Problem to solve – According to the article on rethinking usability, in what year did Gould and Lewis give the presentation that initiated a user-centered focus on designing computing systems?
* begin Document text *
Rethinking Usability for Web 2.0 and Beyond
by William I. Wolff, Katherin Fitzpatrick, and Rene Youssef
1. I am fortunate to have had many wonderful teachers during my way-too-many years of
education. But no teacher has so subtlety and thoroughly transformed how I understand the
Internet—and, by extension, how I understand my place in the world—than John Slatin. This
transformation happened during his graduate seminar, Multimedia, Accessibility, and the Virtual
Body. The purpose of the course, it seems to me now (and despite what might have been on the
syllabus), was to suggest that designing a Web page was a rhetorical act fraught with real-world
implications. It was certainly not only about making the page look like what a designer had
sketched on a scrap of paper. This idea blew me away. John’s Access First Design approach
located the user—all users, regardless of (dis)ability—at the center of the design process. The
designer was merely the mechanism for ensuring that everyone who wanted to be able to
access and consume the information on a Web site should be able to. John’s approach was
essentially an answer to the questions, “What if we looked at this issue from this new
perspective? How would it change things?” Inherent in those deceptively simple questions are
a curiosity to learn more, a desire to never maintain the status quo, and an eagerness to
engage the world in new ways. I have tried to use those questions to inform all the courses I
teach, the research I continue to pursue, and the challenges I face in my life. John closes his
seminal article, “The Art of ALT,” with the sentence, “As rhetoricians of the Web and teachers of
writing in webbed environments we can now participate in reshaping practice.” This article is an
extension of the practice of writing that he reshaped by his teaching, example, and approach to
life. —Bill Wolff
Introduction
2. In a groundbreaking 1983 presentation that initiated a user-centered focus on designing
computing systems, Gould and Lewis suggested four main principles for designers. First,
designers should know who their users will be. This could be achieved by careful study of users
“cognitive, behavioral, anthropomorphic, and attitudinal characteristics” (50). Second, designers
should work with a group of suspected users at the early stages of the design of the computing
system. Third, in the early stages of the design process, those users should interact with
prototypes and their performance should be evaluated. Fourth, when users have problems
using a computer system, designers must fix them. Thus began the field of usability, which is
dedicated to the idea that if a computer system or application is going to be successful it must
be easy to use, efficient in terms of the amount of time it takes to use, and aesthetically pleasing
to use. To achieve success in these areas, designers create usability studies. In these studies
potential users are put through a series of goal-oriented tasks and their successes are
measured along pre-determined scales. Often voice-aloud protocols are employed by asking
the test subject pre-set and task-emergent questions and/or asking the subject to talk through
the decisions they make when trying to reach their goal (Barnum & Dragga). Usability test
methodologies have been applied to all manner of technologies with which humans interact; in
this paper we will be focusing on usability studies designed to assess the usability of Web sites.
* end Document text *
* begin Record set *
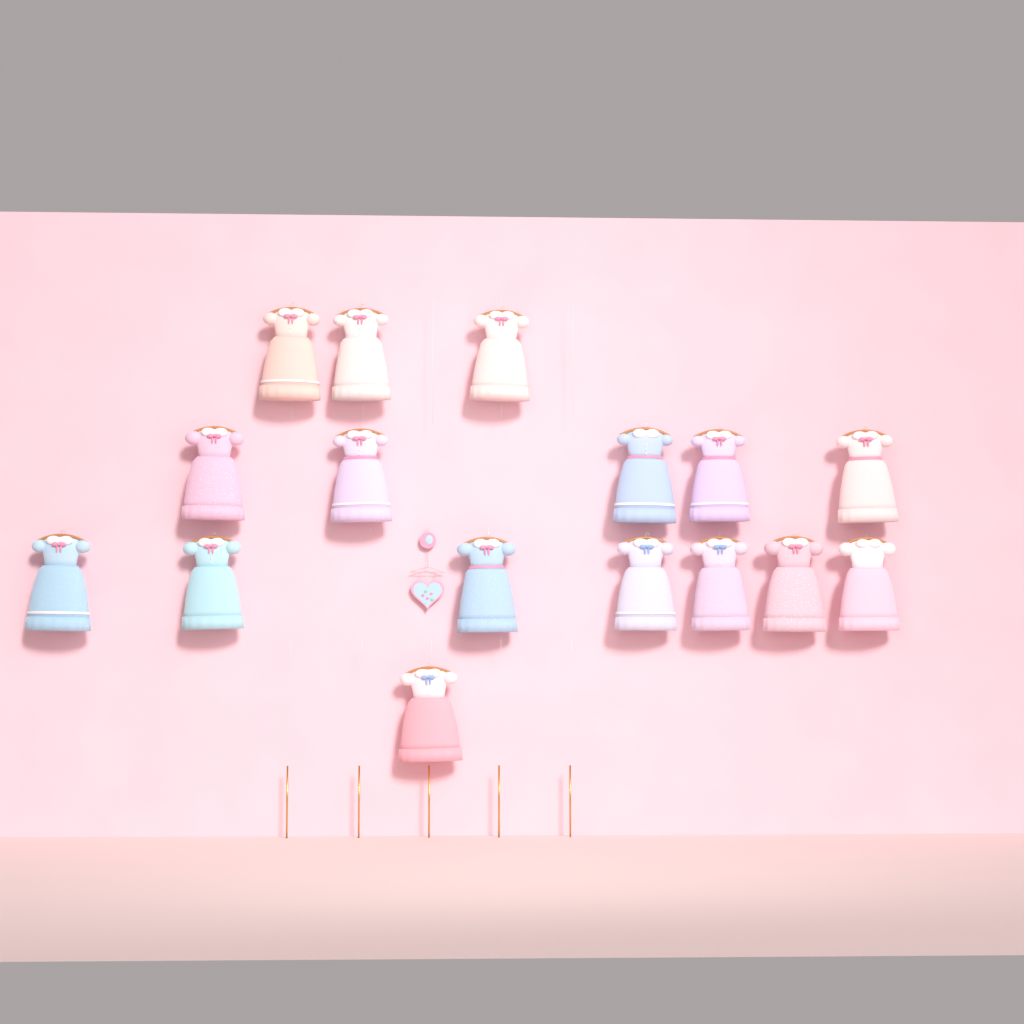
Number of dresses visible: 16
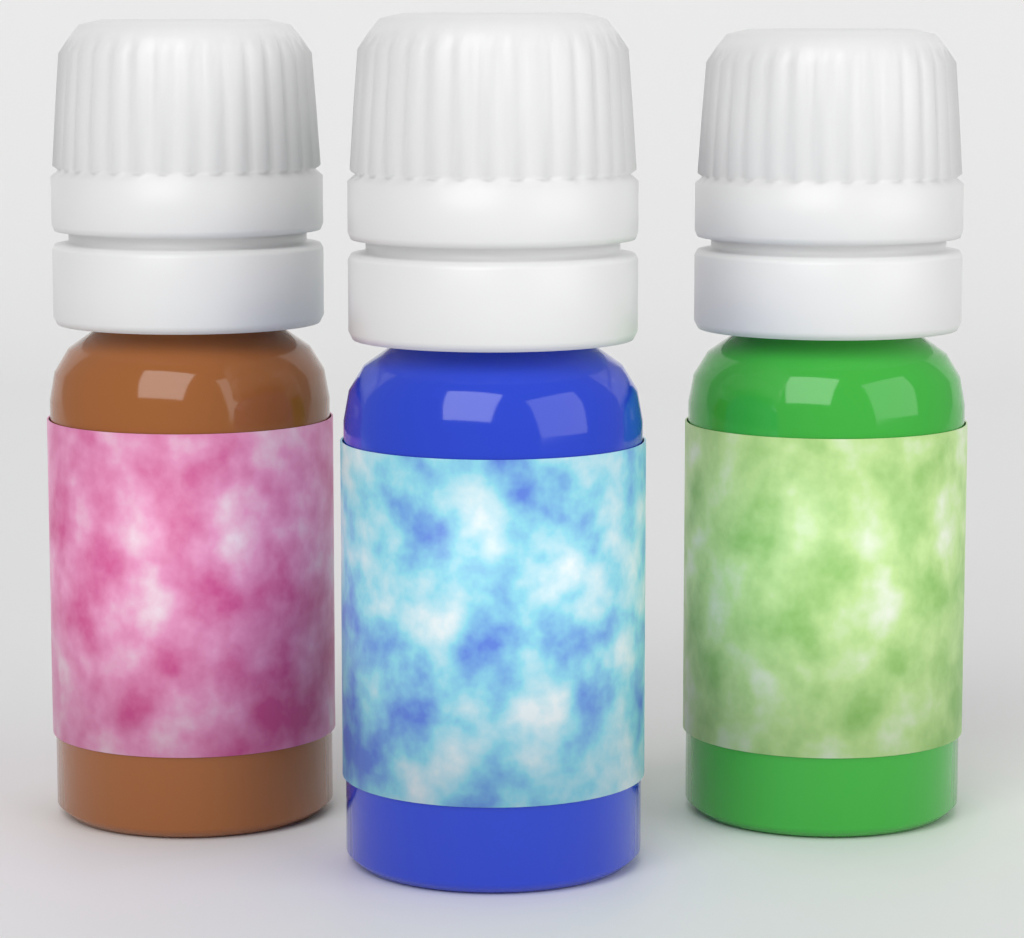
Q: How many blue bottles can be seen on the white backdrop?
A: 1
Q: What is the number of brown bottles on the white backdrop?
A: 1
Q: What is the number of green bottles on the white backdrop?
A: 1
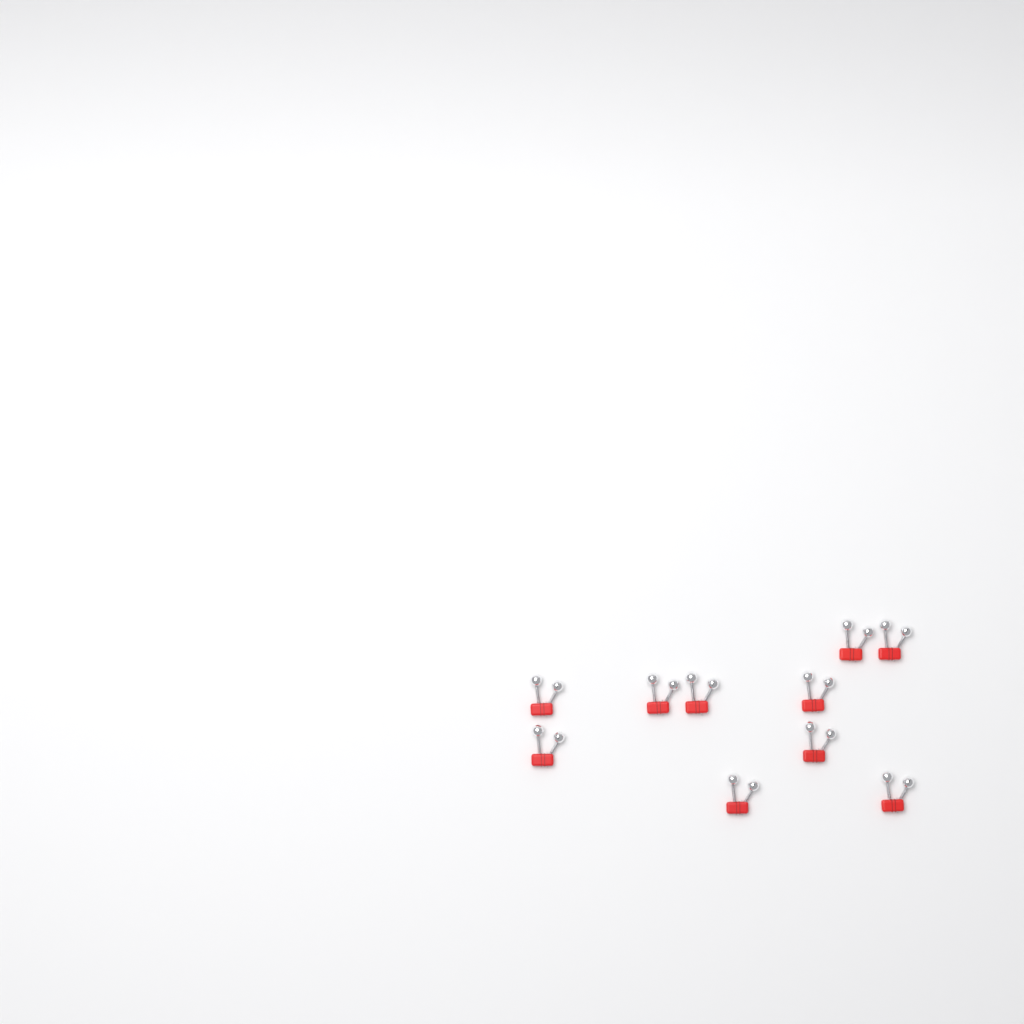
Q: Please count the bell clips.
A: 10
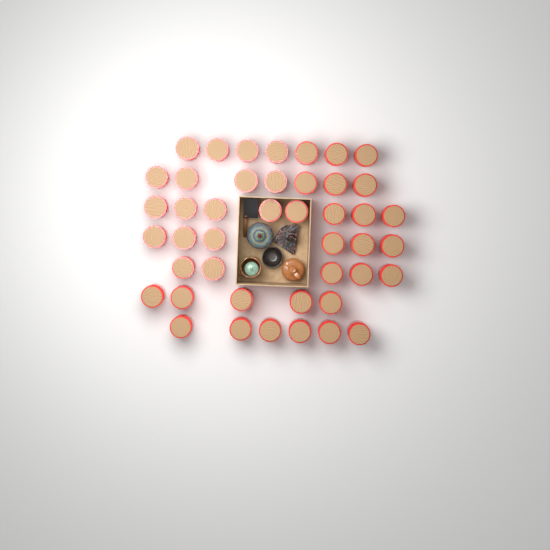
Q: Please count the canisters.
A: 44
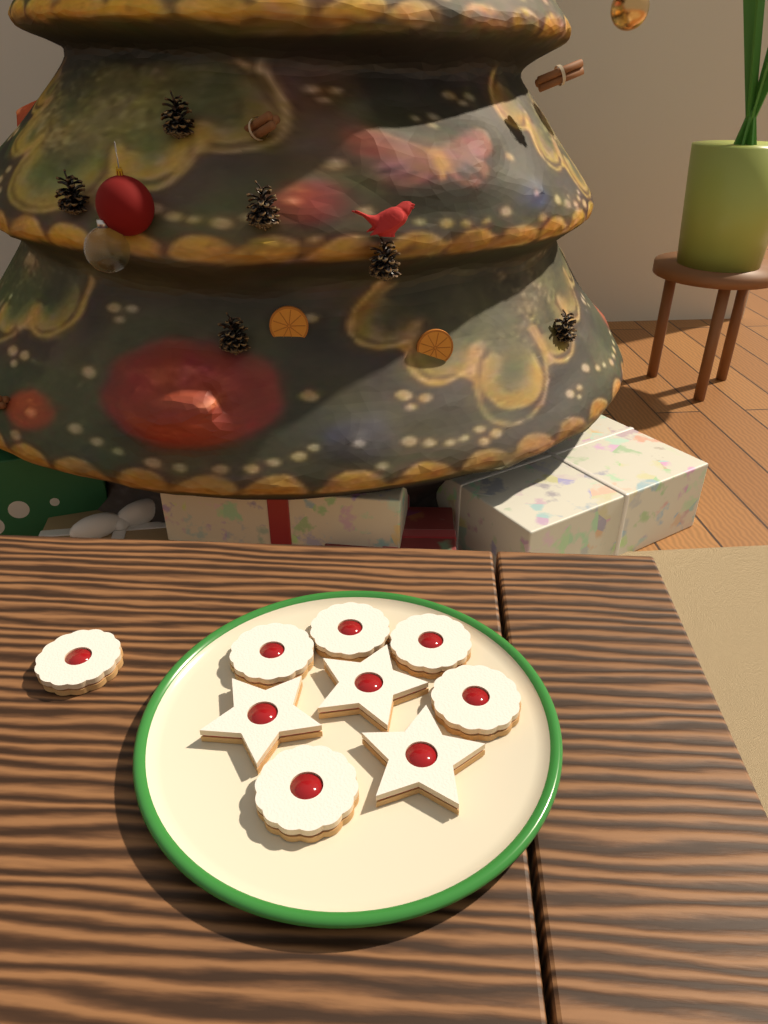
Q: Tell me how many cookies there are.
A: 9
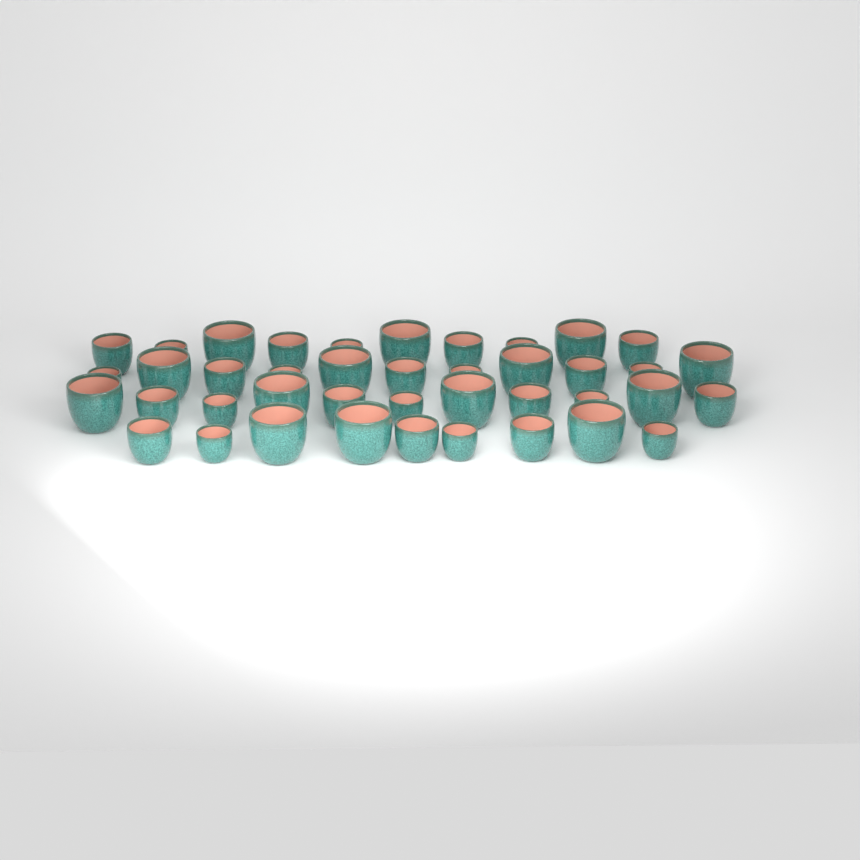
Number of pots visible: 41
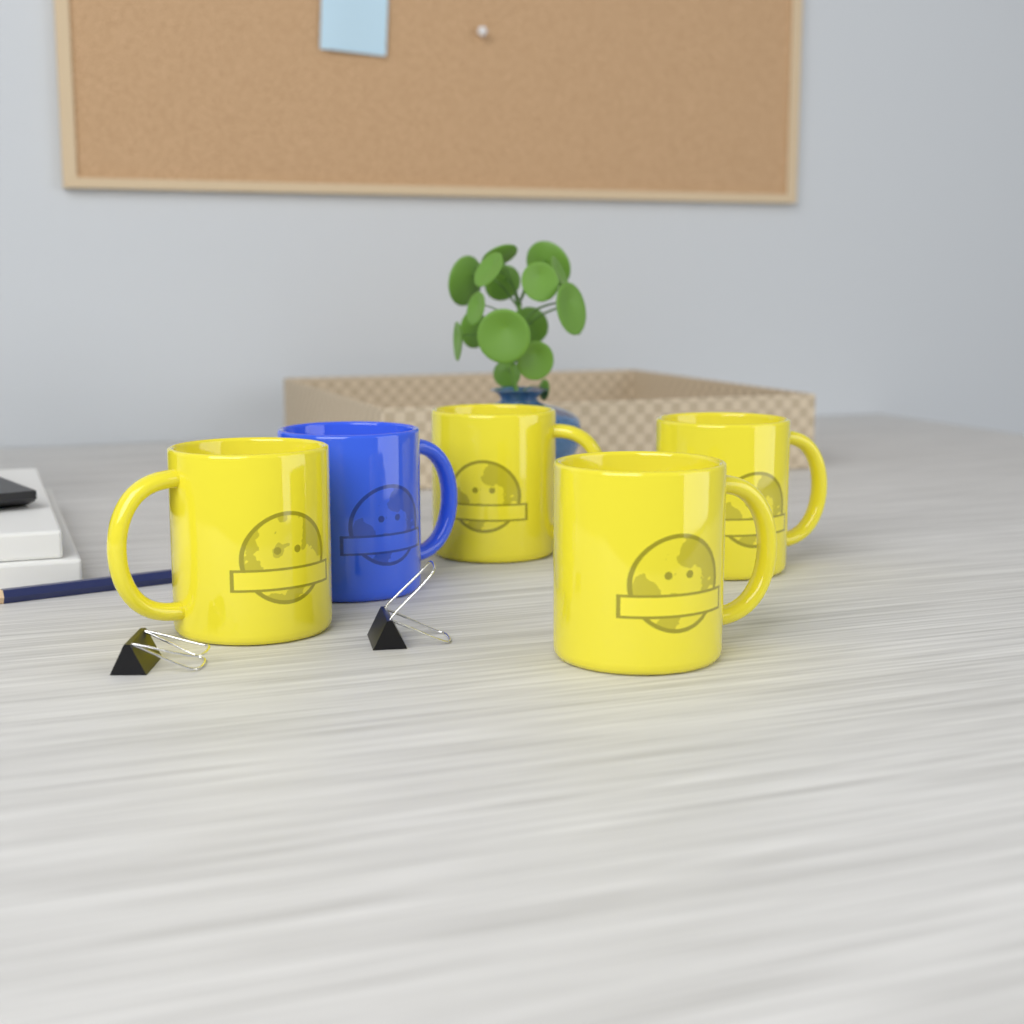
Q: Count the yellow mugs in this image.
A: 4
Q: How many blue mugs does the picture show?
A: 1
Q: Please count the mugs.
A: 5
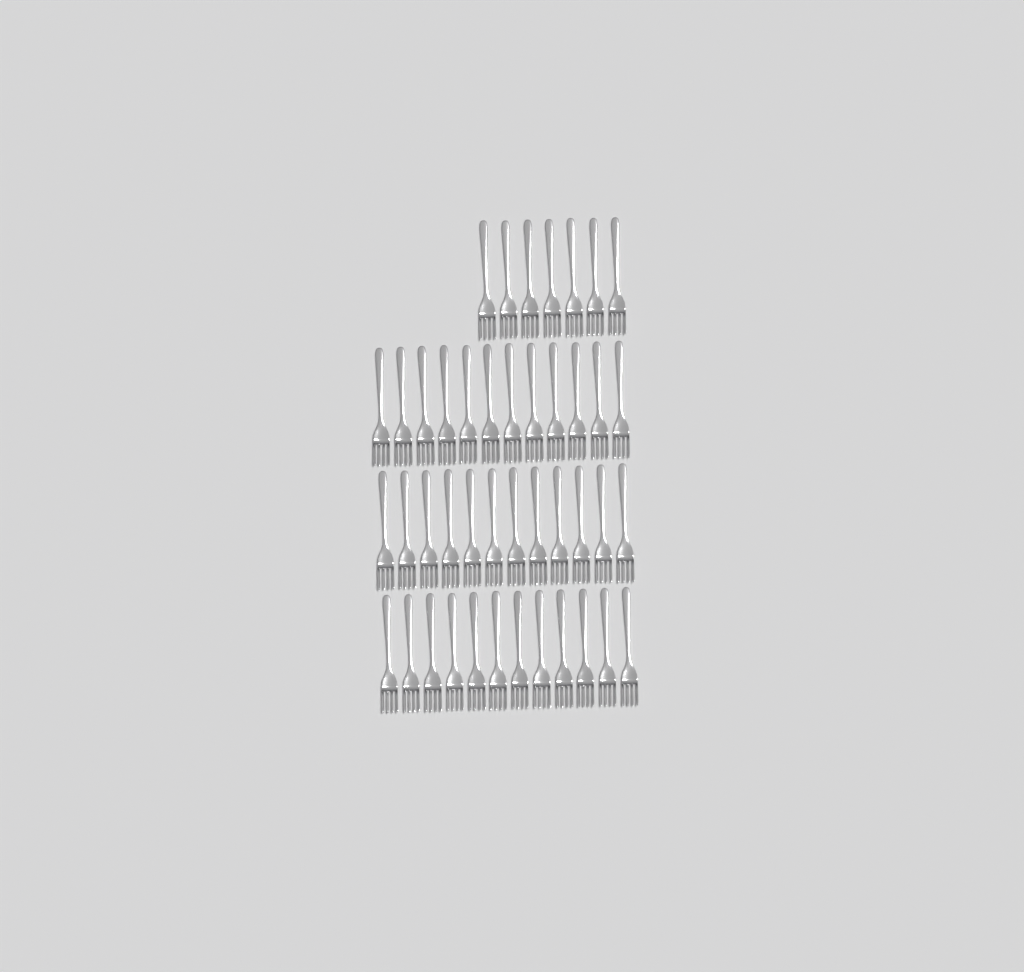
* end Record set *
Completed task – 1983